This question is from Mark (paraphrased to suit this format):
The Ministry of Justice has advised that its bailiffs will not be enforcing my possession order during level 3. Meanwhile, the tenant remains at the property and continues to not pay rent. How can I preserve my position?
In answering Mark’s question, we assume the following:
- That the order does not account for the lockdown and any impediments to enforcement caused by the lockdown;
- That the possession order was obtained within 90 days of termination; and
- The matter of the bond had been settled by the original order.
Given that the COVID-19 Response (Management Measures) Legislation Bill is not yet law and there is no Covid-19 tenancies order in place, the parties rights and obligations to each other are outlined in s60 of the Residential Tenancies Act. In brief, the tenant continues to be obligated to the landlord per the original tenancy (e.g. make rent payments, keep the property in good order etc) and if the landlord does not obtain a possession order within 90 days of termination or continues to permit the tenant to remain at the property for more than 90 days after the possession order then a new periodic tenancy (mirroring the original tenancy) is created. The section is silent on the landlord’s obligations to the tenant before the creation of the new periodic tenancy. How a landlord chooses to act in this instance should be determined on a case-by-case basis. We suggest that Mark (and landlords who find themselves in this position) weighs up principles of good citizenship against that of inferred intention from his actions. He shouldn’t want to make life unnecessarily difficult for the tenant but he also wouldn’t want to act as if he is permitting or is acquiescing to the tenant’s defiance of the termination order.

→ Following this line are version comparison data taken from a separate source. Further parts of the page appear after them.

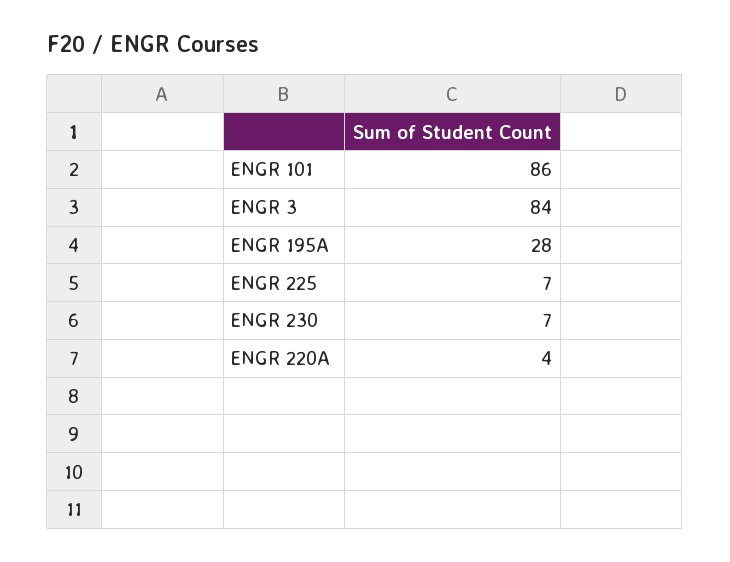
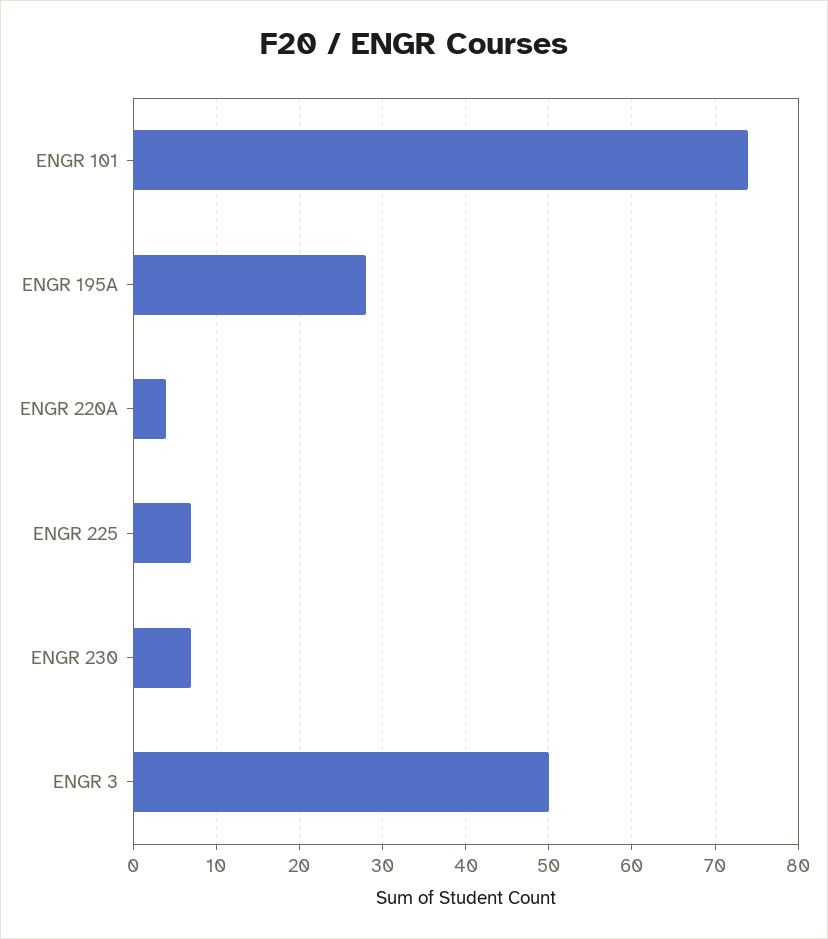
  {
-   "ENGR 101": 86,
+   "ENGR 101": 74,
-   "ENGR 3": 84,
+   "ENGR 3": 50,
    "ENGR 195A": 28,
    "ENGR 225": 7,
    "ENGR 230": 7,
    "ENGR 220A": 4
  }

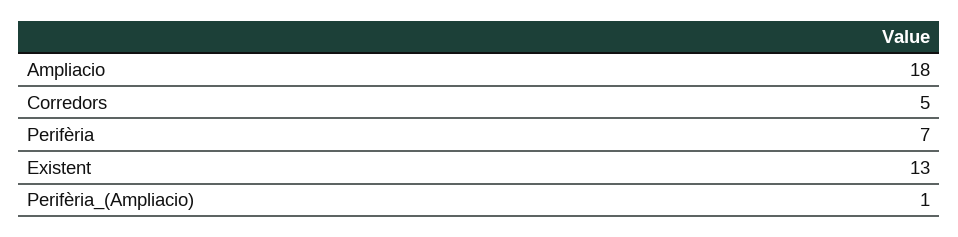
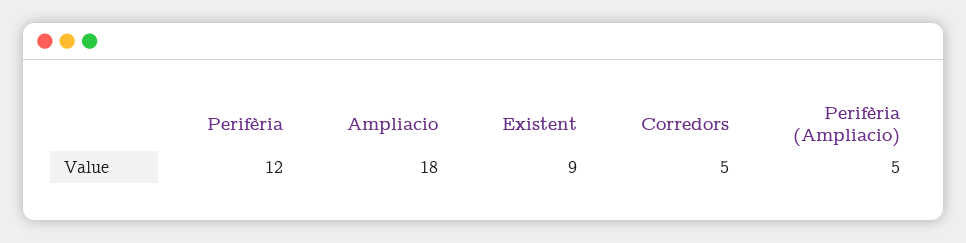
  {
    "Ampliacio": 18,
    "Corredors": 5,
-   "Perifèria": 7,
+   "Perifèria": 12,
-   "Existent": 13,
+   "Existent": 9,
-   "Perifèria_(Ampliacio)": 1
+   "Perifèria_(Ampliacio)": 5
  }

Front foot the issues of enforcement, further rent arrears and potential new periodic tenancy
What Mark needs to look out for (and possibly seek clarity from MOJ) is whether the bailiff will enforce the possession order within 90 days of that order having been made.
If it is under then once the tenant vacates, Mark can make another Tribunal order to address any additional arrears and damages to the property (not accounted for by the original Tribunal order). If it is (or is likely to be) over 90 days then we suggest Mark do the following:
- Go back to MOJ ASAP to ascertain whether the valid period of the possession order will be extended to account for the stand down period (especially given the precarious position he finds himselve in through no fault of his own);
- Write to the tenant to advise that he does not permit the tenant to remain in occupation but is nevertheless unable to enforce the possession order because of MOJ level 3 protocols. This will not automatically stop the creation of a new periodic tenancy but will at least demonstrate to a Tribunal adjudicator that Mark’s effort to regain possession of the property is being frustratedly entirely by the lockdown and MOJ protocols;
- Once he regains possession and if further rents are owing or if the property has been damaged then make another Tribunal application to recover.
Irrespective of whether enforcement takes place over or under 90 days from the date of the possession order, we also think it would be prudent for Mark to contact his insurer to discuss whether he is entitled to any loss of rent relief from his policy.
Stay calm, be kind
Given the unusual circumstances we Aucklanders find ourselves in under this protracted lockdown, we want to remind all landlords and tenants in this situation to act calmly, rationally and with kindness towards each other.